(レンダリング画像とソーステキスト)

☆ ☆ ☆ ☆ ☆ ☆ ☆

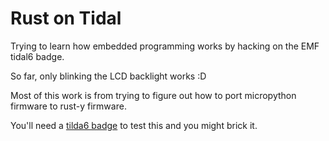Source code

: # Rust on Tidal

Trying to learn how embedded programming works by hacking on the EMF tidal6 badge.

So far, only blinking the LCD backlight works :D 

Most of this work is from trying to figure out how to port micropython firmware to rust-y firmware.

You'll need a [tilda6 badge](https://github.com/emfcamp/TiDAL-Hardware) to test this and you might brick it. 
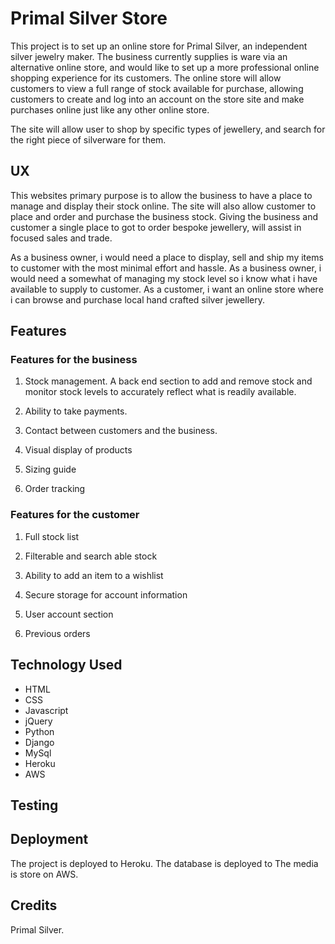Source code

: # Primal Silver Store

This project is to set up an online store for Primal Silver, an independent silver jewelry maker. The business currently supplies is ware via an alternative online store, and would like to set up a more professional online shopping experience for its customers.
The online store will allow customers to view a full range of stock available for purchase, allowing customers to create and log into an account on the store site and make purchases online just like any other online store.

The site will allow user to shop by specific types of jewellery, and search for the right piece of silverware for them.

## UX

This websites primary purpose is to allow the business to have a place to manage and display their stock online. The site will also allow customer to place and order and purchase the business stock. Giving the business and customer a single place to got to order bespoke jewellery, will assist in focused sales and trade.

As a business owner, i would need a place to display, sell and ship my items to customer with the most minimal effort and hassle.
As a business owner, i would need a somewhat of managing my stock level so i know what i have available to supply to customer.
As a customer, i want an online store where i can browse and purchase local hand crafted silver jewellery.

## Features

### Features for the business

1. Stock management. A back end section to add and remove stock and monitor stock levels to accurately reflect what is readily available.

2. Ability to take payments.

3. Contact between customers and the business.

4. Visual display of products

5. Sizing guide

6. Order tracking

### Features for the customer

1. Full stock list

2. Filterable and search able stock

3. Ability to add an item to a wishlist

4. Secure storage for account information

5. User account section

6. Previous orders

## Technology Used

- HTML
- CSS
- Javascript
- jQuery
- Python
- Django
- MySql
- Heroku
- AWS

## Testing

## Deployment

The project is deployed to Heroku.
The database is deployed to
The media is store on AWS.

## Credits

Primal Silver.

☆ ☆ ☆ ☆ ☆ ☆ ☆

### 演習の目標
上のエントリの行をすべて、一字一句変えずに出力せよ。画像は答えに含めないこと。

### 完成した課題
Source code

: # Rust on Tidal

Trying to learn how embedded programming works by hacking on the EMF tidal6 badge.

So far, only blinking the LCD backlight works :D 

Most of this work is from trying to figure out how to port micropython firmware to rust-y firmware.

You'll need a [tilda6 badge](https://github.com/emfcamp/TiDAL-Hardware) to test this and you might brick it. 
Source code

: # Primal Silver Store

This project is to set up an online store for Primal Silver, an independent silver jewelry maker. The business currently supplies is ware via an alternative online store, and would like to set up a more professional online shopping experience for its customers.
The online store will allow customers to view a full range of stock available for purchase, allowing customers to create and log into an account on the store site and make purchases online just like any other online store.

The site will allow user to shop by specific types of jewellery, and search for the right piece of silverware for them.

## UX

This websites primary purpose is to allow the business to have a place to manage and display their stock online. The site will also allow customer to place and order and purchase the business stock. Giving the business and customer a single place to got to order bespoke jewellery, will assist in focused sales and trade.

As a business owner, i would need a place to display, sell and ship my items to customer with the most minimal effort and hassle.
As a business owner, i would need a somewhat of managing my stock level so i know what i have available to supply to customer.
As a customer, i want an online store where i can browse and purchase local hand crafted silver jewellery.

## Features

### Features for the business

1. Stock management. A back end section to add and remove stock and monitor stock levels to accurately reflect what is readily available.

2. Ability to take payments.

3. Contact between customers and the business.

4. Visual display of products

5. Sizing guide

6. Order tracking

### Features for the customer

1. Full stock list

2. Filterable and search able stock

3. Ability to add an item to a wishlist

4. Secure storage for account information

5. User account section

6. Previous orders

## Technology Used

- HTML
- CSS
- Javascript
- jQuery
- Python
- Django
- MySql
- Heroku
- AWS

## Testing

## Deployment

The project is deployed to Heroku.
The database is deployed to
The media is store on AWS.

## Credits

Primal Silver.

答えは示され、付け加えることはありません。